BN Prose: The Silence Between Us by Constance Onyinye Ogboo

6 days ago 2

We should have filled the silence between us. Instead, we lied. Though we did not do it with our tongues, we acted like we were fine, holding hands as we sat on the chaise lounge, watching a movie and eating popcorn. We no longer smiled, but we seemed content. We have never changed, never talked. 

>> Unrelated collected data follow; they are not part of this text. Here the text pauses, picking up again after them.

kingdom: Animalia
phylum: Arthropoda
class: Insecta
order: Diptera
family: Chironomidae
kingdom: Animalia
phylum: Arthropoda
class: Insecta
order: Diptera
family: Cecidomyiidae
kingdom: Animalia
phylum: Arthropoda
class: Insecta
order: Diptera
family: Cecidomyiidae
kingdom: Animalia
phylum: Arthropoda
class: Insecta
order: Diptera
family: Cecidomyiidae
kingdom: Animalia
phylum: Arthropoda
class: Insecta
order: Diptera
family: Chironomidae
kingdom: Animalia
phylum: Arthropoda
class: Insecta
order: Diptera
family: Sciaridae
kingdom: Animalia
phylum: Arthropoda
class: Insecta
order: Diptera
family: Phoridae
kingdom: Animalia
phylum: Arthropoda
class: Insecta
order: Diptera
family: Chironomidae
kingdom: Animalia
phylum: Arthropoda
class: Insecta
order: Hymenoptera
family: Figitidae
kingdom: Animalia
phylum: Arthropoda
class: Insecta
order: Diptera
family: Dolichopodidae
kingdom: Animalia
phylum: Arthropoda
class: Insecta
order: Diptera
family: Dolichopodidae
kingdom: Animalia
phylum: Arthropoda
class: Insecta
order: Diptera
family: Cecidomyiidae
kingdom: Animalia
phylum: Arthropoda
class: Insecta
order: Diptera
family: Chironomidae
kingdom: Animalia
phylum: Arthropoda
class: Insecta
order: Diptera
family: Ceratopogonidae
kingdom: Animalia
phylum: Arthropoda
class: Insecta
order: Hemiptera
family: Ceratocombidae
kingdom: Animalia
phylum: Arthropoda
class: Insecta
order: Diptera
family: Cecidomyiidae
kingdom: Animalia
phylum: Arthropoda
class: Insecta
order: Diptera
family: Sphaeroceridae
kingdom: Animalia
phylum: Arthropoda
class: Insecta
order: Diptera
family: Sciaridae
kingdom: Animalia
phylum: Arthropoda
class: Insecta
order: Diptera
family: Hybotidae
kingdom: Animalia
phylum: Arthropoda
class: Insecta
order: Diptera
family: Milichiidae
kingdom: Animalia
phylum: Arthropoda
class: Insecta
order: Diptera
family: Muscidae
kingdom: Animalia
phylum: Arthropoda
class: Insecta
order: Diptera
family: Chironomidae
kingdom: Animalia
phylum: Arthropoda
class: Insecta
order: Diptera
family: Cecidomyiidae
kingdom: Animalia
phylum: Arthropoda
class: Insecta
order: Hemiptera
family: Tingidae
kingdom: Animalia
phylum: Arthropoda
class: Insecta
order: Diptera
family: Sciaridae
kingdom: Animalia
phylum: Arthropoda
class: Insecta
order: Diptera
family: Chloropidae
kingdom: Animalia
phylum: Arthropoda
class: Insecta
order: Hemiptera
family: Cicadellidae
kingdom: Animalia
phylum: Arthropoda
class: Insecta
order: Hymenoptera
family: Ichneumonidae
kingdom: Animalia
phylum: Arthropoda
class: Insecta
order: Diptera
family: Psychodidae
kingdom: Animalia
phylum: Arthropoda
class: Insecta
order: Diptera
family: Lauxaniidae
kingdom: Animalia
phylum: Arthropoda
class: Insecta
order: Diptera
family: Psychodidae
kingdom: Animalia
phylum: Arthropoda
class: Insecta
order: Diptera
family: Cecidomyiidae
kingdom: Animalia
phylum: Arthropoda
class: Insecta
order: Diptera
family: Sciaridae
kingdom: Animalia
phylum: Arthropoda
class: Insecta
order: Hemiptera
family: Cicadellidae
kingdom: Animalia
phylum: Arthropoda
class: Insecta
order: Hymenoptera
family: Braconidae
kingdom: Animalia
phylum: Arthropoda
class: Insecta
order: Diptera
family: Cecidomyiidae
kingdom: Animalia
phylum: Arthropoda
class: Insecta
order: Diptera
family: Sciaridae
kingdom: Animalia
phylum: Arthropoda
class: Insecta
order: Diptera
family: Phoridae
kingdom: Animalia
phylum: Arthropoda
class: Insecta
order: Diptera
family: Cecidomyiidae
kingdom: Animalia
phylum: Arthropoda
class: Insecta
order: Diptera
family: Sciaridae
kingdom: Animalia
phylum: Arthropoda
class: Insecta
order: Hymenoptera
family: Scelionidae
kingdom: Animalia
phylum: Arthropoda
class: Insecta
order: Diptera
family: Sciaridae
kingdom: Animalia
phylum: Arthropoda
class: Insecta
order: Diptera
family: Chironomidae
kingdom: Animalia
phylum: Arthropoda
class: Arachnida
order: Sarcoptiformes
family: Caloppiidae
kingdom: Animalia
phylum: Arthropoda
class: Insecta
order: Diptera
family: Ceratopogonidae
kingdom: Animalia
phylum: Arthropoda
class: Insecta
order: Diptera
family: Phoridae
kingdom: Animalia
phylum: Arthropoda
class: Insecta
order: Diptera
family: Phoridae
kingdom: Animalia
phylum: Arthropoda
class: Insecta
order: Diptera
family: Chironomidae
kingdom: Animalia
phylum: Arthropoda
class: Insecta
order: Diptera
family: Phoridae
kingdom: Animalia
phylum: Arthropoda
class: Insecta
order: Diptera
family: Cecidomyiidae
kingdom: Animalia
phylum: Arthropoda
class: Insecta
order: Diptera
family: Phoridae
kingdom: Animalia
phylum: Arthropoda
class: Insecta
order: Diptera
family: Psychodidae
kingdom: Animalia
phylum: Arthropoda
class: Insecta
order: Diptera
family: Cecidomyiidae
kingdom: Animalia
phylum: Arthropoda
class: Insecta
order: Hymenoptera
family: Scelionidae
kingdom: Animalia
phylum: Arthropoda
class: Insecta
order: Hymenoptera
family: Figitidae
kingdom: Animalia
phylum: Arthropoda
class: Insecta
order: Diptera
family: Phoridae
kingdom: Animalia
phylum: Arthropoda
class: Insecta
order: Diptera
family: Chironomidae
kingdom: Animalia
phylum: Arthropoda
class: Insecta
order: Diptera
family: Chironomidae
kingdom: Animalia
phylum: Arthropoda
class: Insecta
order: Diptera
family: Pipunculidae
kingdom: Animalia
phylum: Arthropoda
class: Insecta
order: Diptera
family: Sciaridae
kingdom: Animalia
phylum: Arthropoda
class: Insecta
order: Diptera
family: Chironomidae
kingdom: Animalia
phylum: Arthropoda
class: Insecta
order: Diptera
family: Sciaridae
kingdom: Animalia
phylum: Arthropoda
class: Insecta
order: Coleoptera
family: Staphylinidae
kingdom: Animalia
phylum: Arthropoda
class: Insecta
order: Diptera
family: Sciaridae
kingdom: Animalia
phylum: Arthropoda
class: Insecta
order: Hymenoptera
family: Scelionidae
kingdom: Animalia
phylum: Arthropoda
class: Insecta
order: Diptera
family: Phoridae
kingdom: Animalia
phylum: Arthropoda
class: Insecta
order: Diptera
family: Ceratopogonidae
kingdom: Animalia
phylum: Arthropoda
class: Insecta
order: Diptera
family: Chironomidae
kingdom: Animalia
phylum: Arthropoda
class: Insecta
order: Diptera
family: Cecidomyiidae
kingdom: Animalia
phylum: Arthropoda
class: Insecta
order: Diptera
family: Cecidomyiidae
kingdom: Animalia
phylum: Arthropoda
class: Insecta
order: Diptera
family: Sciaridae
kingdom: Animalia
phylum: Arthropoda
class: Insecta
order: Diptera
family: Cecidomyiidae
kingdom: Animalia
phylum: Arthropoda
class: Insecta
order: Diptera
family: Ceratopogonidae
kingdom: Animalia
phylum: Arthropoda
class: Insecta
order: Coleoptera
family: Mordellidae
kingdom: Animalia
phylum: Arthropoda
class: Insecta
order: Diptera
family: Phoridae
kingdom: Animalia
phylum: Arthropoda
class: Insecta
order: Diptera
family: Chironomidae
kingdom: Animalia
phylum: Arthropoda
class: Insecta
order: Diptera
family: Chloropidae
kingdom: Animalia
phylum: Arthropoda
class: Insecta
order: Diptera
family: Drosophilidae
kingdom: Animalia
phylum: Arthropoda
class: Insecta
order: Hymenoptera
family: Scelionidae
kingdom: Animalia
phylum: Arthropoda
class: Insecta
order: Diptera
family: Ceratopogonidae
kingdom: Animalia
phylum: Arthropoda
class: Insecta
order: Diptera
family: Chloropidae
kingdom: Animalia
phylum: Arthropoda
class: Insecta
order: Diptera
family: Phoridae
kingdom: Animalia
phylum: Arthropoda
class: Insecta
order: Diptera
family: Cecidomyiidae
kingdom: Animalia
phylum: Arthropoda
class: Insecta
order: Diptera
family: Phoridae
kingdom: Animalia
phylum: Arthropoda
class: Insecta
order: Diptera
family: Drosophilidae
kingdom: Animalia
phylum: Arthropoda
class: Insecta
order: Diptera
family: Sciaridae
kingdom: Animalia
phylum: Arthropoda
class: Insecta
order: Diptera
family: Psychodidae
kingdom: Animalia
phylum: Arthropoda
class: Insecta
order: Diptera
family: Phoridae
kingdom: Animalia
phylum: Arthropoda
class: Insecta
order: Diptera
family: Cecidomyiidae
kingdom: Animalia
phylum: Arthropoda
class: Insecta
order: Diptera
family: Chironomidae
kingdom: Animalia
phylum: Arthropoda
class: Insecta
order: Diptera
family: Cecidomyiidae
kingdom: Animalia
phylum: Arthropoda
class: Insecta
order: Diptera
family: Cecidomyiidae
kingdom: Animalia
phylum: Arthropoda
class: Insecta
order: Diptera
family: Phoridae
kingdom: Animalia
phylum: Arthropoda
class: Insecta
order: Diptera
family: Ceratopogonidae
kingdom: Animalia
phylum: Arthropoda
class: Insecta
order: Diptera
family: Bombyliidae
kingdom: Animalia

The silence that surrounded us every day started because ten times we tried to have children; ten times we failed. We stopped trying, becoming what we were, letting the silence comfort us when we were at home. I thought, like me, he was resigned. We might never have kids, but we would be happy. We no longer made love, but we still held each other naked while we slept, as though clinging to the memory of what was, of what will never be.

But he wasn’t.

He had other plans that did not involve me. I knew when he started to see something else; when our silence was no longer enough for him. He chose to move on but instead of picking me up with him, where I sat in grief holding on to the little fragments of what could have been, he chose to move on without me.

I knew when he started seeing someone. He became different—he was the Obi of old, the one who always had light in his eyes. He was the one I was excited to move into our big house in Lagos with. We bought it twelve years ago, excited with big plans to have a large family. We planned everything except the silence echoing through the house now.

At the start, I was happy to see the man I had fallen for 17 years ago—the one filled with life and ambition, the one with whom nothing was impossible. My Obinna. My Obi. But I didn’t know he was getting his joy from someone else. He came home after three days away and lied he went on a trip. There wasn’t any trip. I knew through his secretary who called because he had told her too he’d be home. My heart felt like a furnace in my chest. That cannot be my Obi. My Obi never lied. 

He came back with flowers. They looked red – the flowers – but I can’t say because I was seeing red long before he came home. I looked at him; he saw himself in my eyes and knew that I knew. I reached out and struck him. He looked shocked, then angry, then shocked again, and emotions swirled across his face.

I screamed, grabbed him and shook him. I knew I should be calmer. I knew I should be patient. I knew that just like him, I was feeding his anger, but something in me had broken. The strings that held me together had come undone. The silence no longer held me as its prisoner, and so I talked. I said things I don’t remember, but things he would always remember.

I watched his eyes shift from anger to pain, then to sorrow and pure agony. “I have never done this before,” he said. He shook his head as I rattled on. He looked at me in sadness and disbelief. Then, he separated himself from me, walked up the stairs, into our bedroom, and started packing things into a large suitcase. 

I followed him, face twisted, index finger out, tongue babbling accusations.

Tears rolled down his cheeks. I can’t live like this, he said. 

I should stop but I did not care; I continued talking until the front door slammed shut with a loud bang

After a while, reality dawned on me: here I am, no children, no husband.